(Collected data entries)

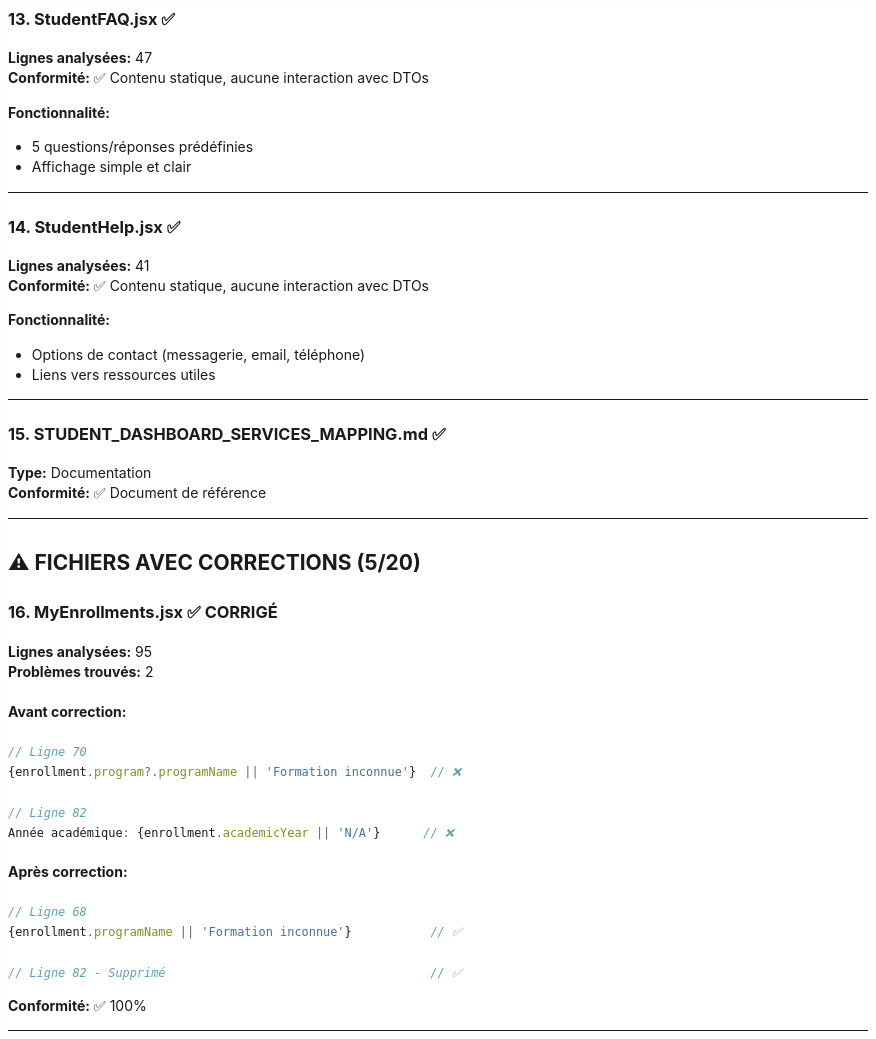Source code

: 
### **13. StudentFAQ.jsx** ✅
**Lignes analysées:** 47  
**Conformité:** ✅ Contenu statique, aucune interaction avec DTOs

**Fonctionnalité:**
- 5 questions/réponses prédéfinies
- Affichage simple et clair

---

### **14. StudentHelp.jsx** ✅
**Lignes analysées:** 41  
**Conformité:** ✅ Contenu statique, aucune interaction avec DTOs

**Fonctionnalité:**
- Options de contact (messagerie, email, téléphone)
- Liens vers ressources utiles

---

### **15. STUDENT_DASHBOARD_SERVICES_MAPPING.md** ✅
**Type:** Documentation  
**Conformité:** ✅ Document de référence

---

## ⚠️ FICHIERS AVEC CORRECTIONS (5/20)

### **16. MyEnrollments.jsx** ✅ CORRIGÉ
**Lignes analysées:** 95  
**Problèmes trouvés:** 2

#### **Avant correction:**
```javascript
// Ligne 70
{enrollment.program?.programName || 'Formation inconnue'}  // ❌

// Ligne 82
Année académique: {enrollment.academicYear || 'N/A'}      // ❌
```

#### **Après correction:**
```javascript
// Ligne 68
{enrollment.programName || 'Formation inconnue'}           // ✅

// Ligne 82 - Supprimé                                     // ✅
```

**Conformité:** ✅ 100%

---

REQUIRED ACTION: Your job is to return all lines above that hold the word "inconnue".

SOLUTION FOR THIS EXERCISE:
{enrollment.program?.programName || 'Formation inconnue'}  // ❌
{enrollment.programName || 'Formation inconnue'}           // ✅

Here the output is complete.